It didn't help that the Mountain View, Calif.-based Internet search, advertising and mobile operating system giant also failed to meet or beat the consensus per-share profit target of $8.11, coming in at just $8.08 a share.
Google (NASDAQ: GOOG) shares tumbled more than 7% -- plunging below $550 for the first time in six months -- the day after releasing its results. Even after investors cooled off over the weekend, the stock continued its regression, falling to around $521 a share by Wednesday's close.
Besides the sharp and disconcerting spike in operating expenses, up 54% to more than $2.84 billion, it seems investors and analysts were equally put off by co-founder and recently reinstated CEO Larry Page's exceeding brief and largely meaningless contribution during the post-release conference call with analysts.
The performances of both the company and its CEO, who mostly spoke in generalities about how "excited" he was about Google's prospects and product pipelines during his 90-second cameo, was enough to bring about the unthinkable: a downgrade to a "hold" recommendation from Citigroup analyst Mark Mahaney.
"We believe Google is likely to be range-bound for the foreseeable future," Mahaney wrote in a research note Friday, adding that the sharp increase in expenses combined with "limited management disclosure suggests a lack of discipline in a growth/competitive environment that simply isn't as open-ended as it was for [Google] prior to the recession."
Mahaney also cut his 52-week price target on the ultimate tech bellwether from $750 a share to $650.
To be clear, Google doesn't appear to be in imminent danger of falling off the cliff like previous Wall Street tech darlings like AOL, Yahoo and eBay which have and still are, to varying degrees, struggling to manage expenses and define themselves and their strategies after years of unbridled growth and success.
In fact, much of Google's expenses undoubtedly were related to their continued hiring spree. The company ended the quarter with more than 26,300 employees, up from just over 20,000 a year ago and almost 2,000 in the first quarter alone.
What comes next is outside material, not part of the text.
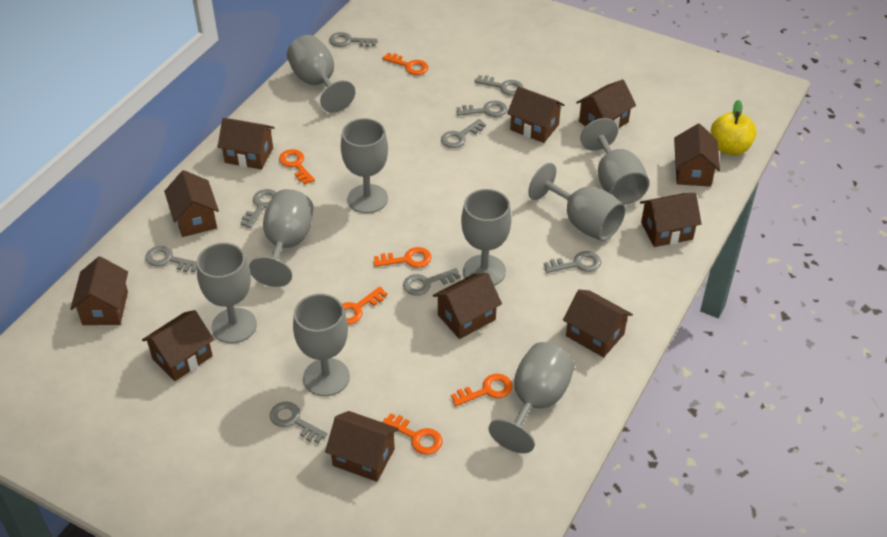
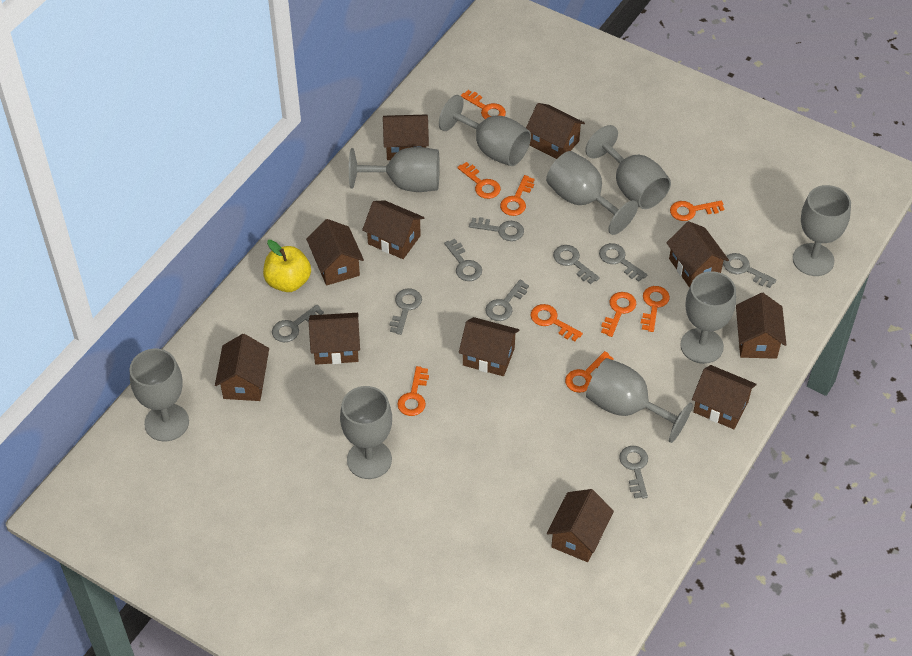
orange key: 6 -> 9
Making matters worse, at least from a balance-sheet perspective, was the fact that the first quarter included a 10 percent, across-the-board salary increase for all employees.
"The most concerning element, in our view, was management's reiteration of its disciplined approach, despite the financial results that suggest otherwise," Stifel Nicolaus analyst Jordan Rohan wrote in a research note. "That contradiction made the new Larry Page era start out with a dose of tone deafness."
Google CFO Patrick Pichette defended the rising expenses by saying the company was "really bullish on our prospects," still adheres to the financial discipline imposed for years so successfully by former CEO Eric Schmidt and requires "everybody that has a cost center to demonstrate cost productivity."
Considering its catbird position in the gigantic search and advertising market and the fact that 350,000 Android-powered mobile devices are sold each day, many analysts were willing to give Google the benefit of the doubt.
"Although Google's expense growth was higher than expected in Q1, we believe the incremental investment will likely result in strong revenue growth in 2011-2013 at high returns on invested capital," Jim Frieland, an analyst at Cowen & Co., wrote in a research note.
Caris & Co.'s Sandeep Aggarwal was also pragmatic in his post-earnings assessment.
"We believe that for every new full-time employee Google is hiring, they are also hiring one contractor and disproportionately higher resources are going in social, mobile, local and display," he wrote in a research note. "However, as long as Google can offset the margin decline by in-line type of EBITDA and EPS, in actual dollars, due to higher-than-expected, top-line growth, the stock will likely work."
Thirty-five of the 41 analysts following Google maintain either a "buy" or "strong buy" recommendation.